_Exercise description_: Without including any pictures, write out all the records word for word.

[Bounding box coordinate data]
---*---

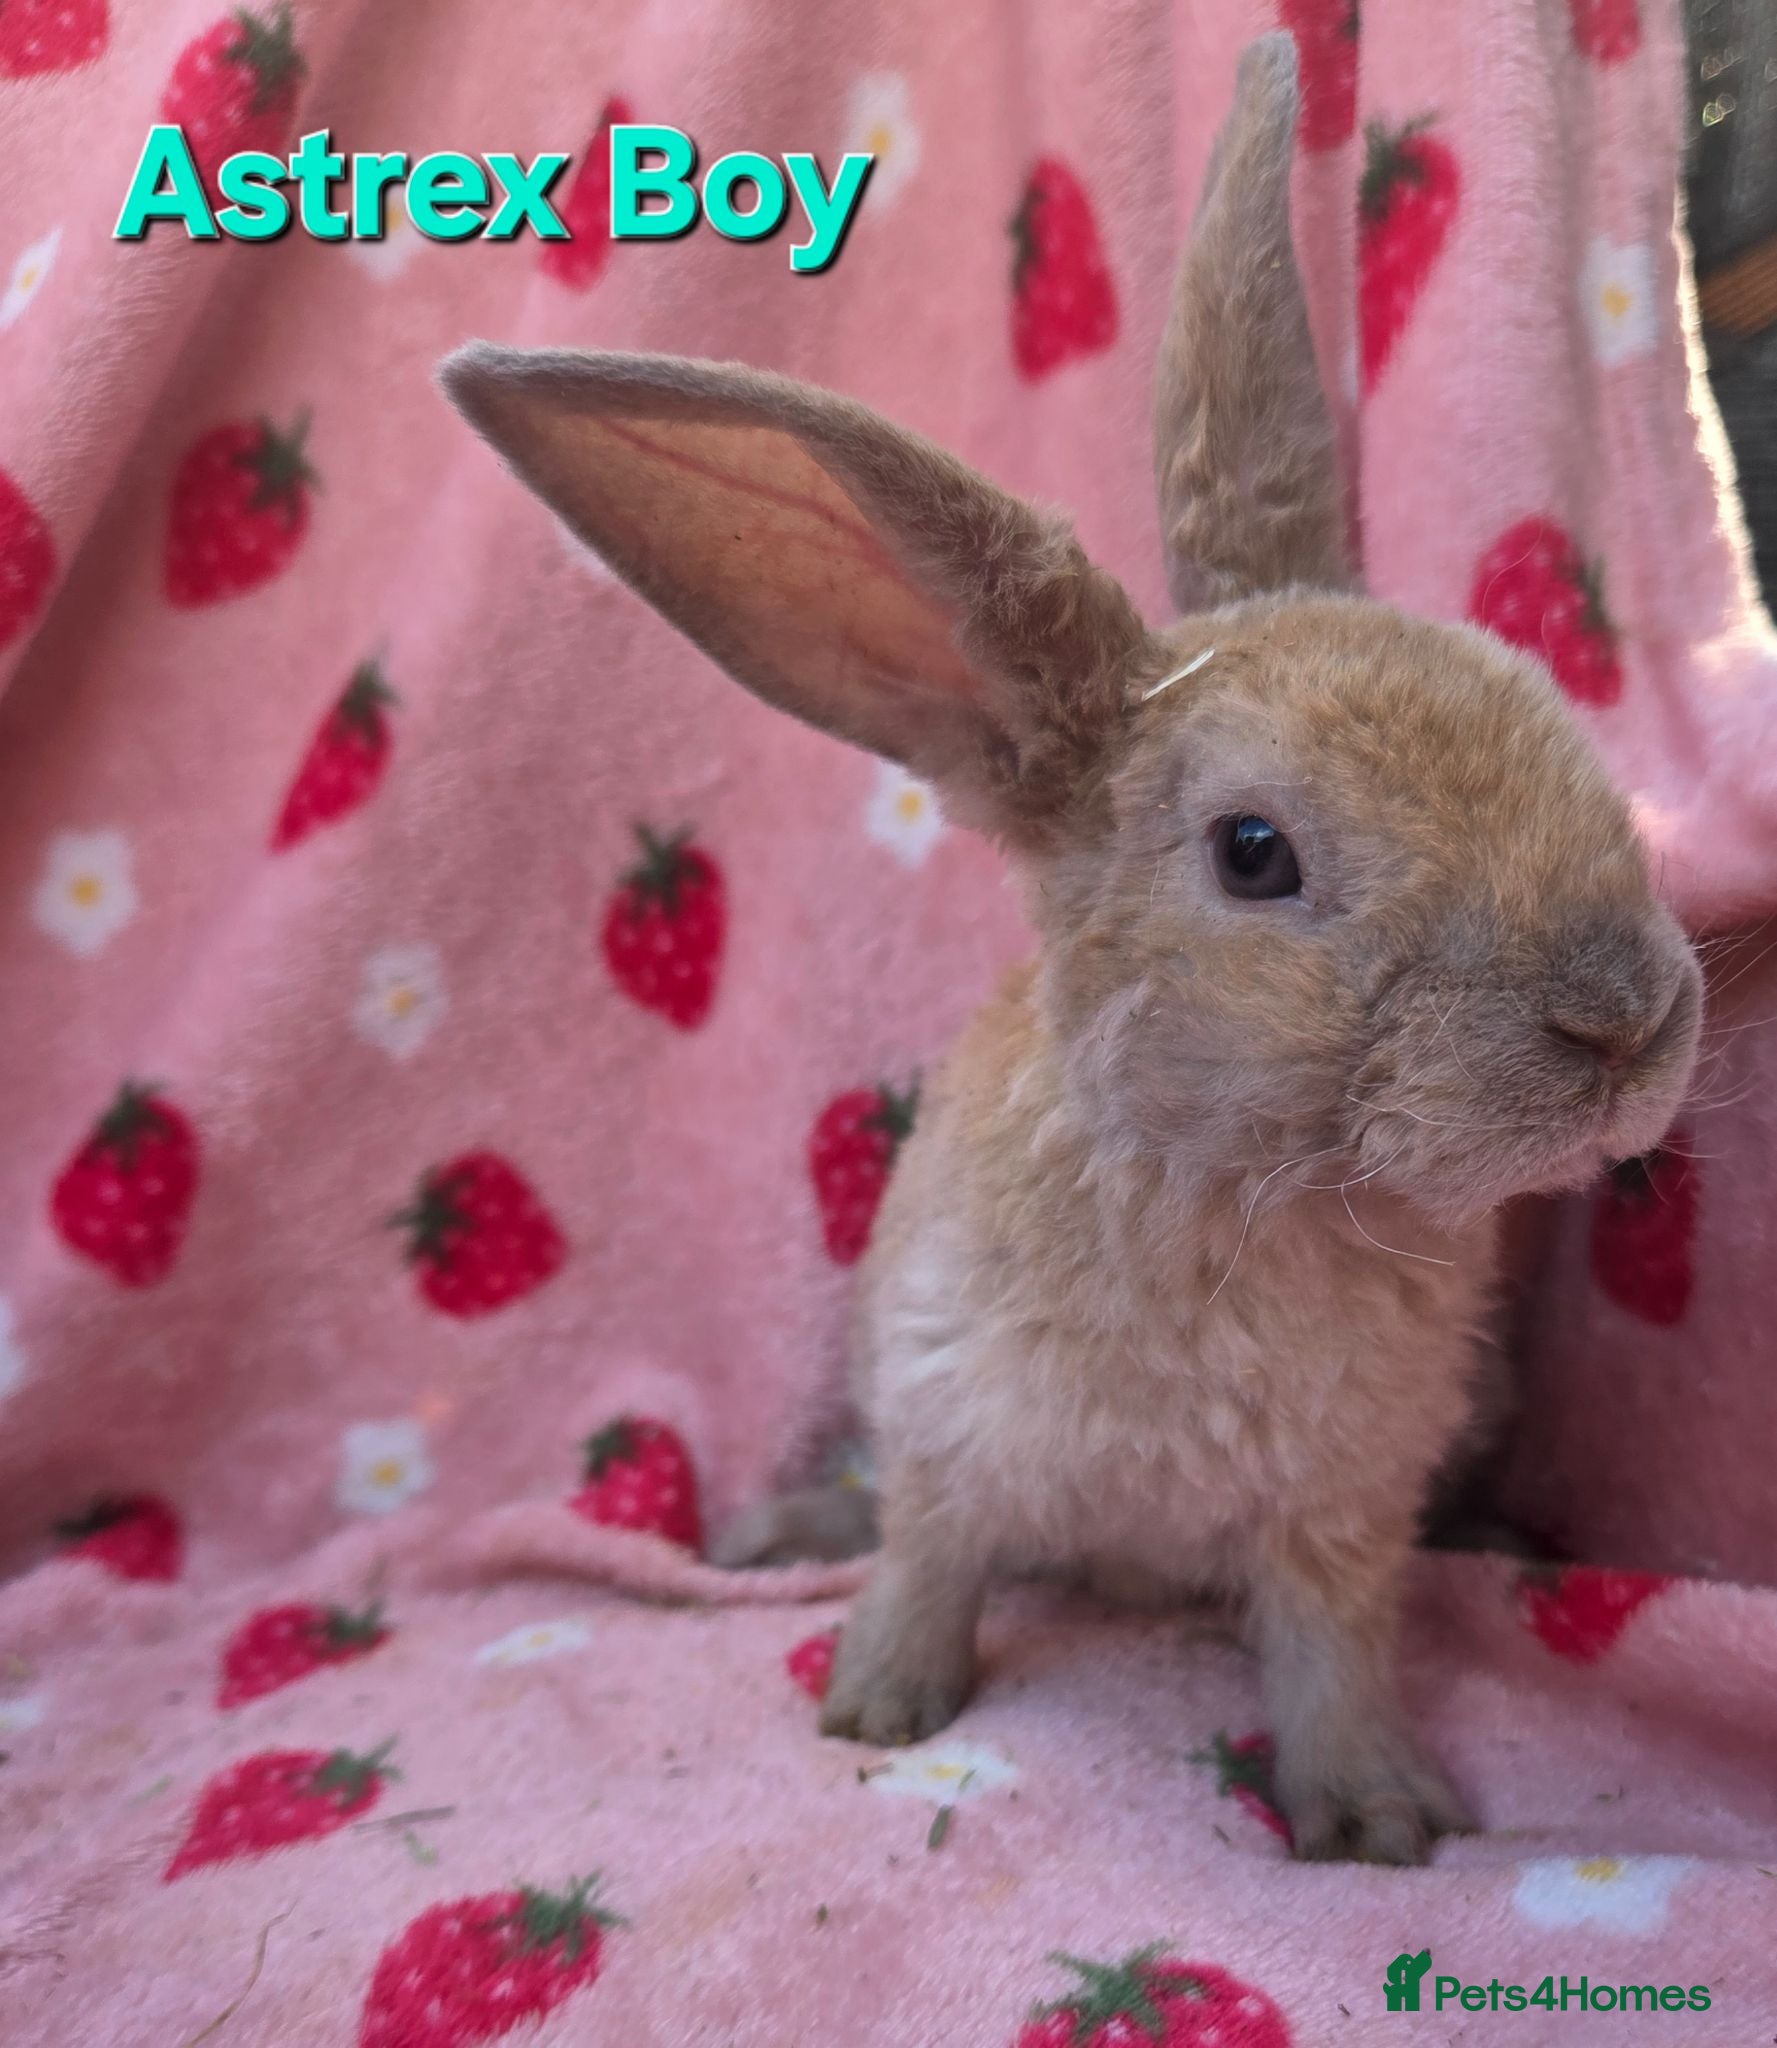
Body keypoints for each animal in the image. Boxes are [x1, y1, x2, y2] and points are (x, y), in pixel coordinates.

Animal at [441, 33, 1702, 1864]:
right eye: (1253, 853)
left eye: (1553, 707)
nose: (1626, 1018)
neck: (1232, 1191)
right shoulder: (945, 1429)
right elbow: (925, 1565)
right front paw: (874, 1711)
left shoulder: (1342, 1515)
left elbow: (1331, 1649)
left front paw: (1374, 1819)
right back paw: (770, 1537)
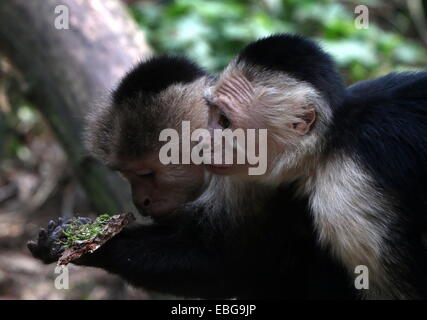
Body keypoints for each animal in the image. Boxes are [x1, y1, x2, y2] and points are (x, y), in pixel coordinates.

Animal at [27, 54, 358, 300]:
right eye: (126, 174)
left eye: (146, 173)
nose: (140, 200)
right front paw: (71, 232)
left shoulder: (243, 176)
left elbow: (235, 268)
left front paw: (100, 249)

---*---

_Response to this exercise_:
Body keypoints for each animal in the image. Boxes are [x1, y1, x2, y2] and points are (x, y), in pixel coordinates.

Animal at [441, 33, 1702, 1864]:
right eye: (1253, 853)
left eye: (1553, 707)
nose: (1626, 1018)
neck: (1232, 1191)
right shoulder: (945, 1429)
right elbow: (925, 1565)
right front paw: (874, 1711)
left shoulder: (1342, 1515)
left elbow: (1331, 1649)
left front paw: (1374, 1819)
right back paw: (770, 1537)
Body keypoints for each animal in the image. Boxes are [x1, y1, x2, y2] and points are (x, y), in pixel coordinates.

Animal at [27, 54, 358, 300]:
right eye: (126, 174)
left eye: (146, 173)
nose: (140, 200)
right front paw: (71, 232)
left shoulder: (243, 176)
left elbow: (235, 268)
left front paw: (100, 249)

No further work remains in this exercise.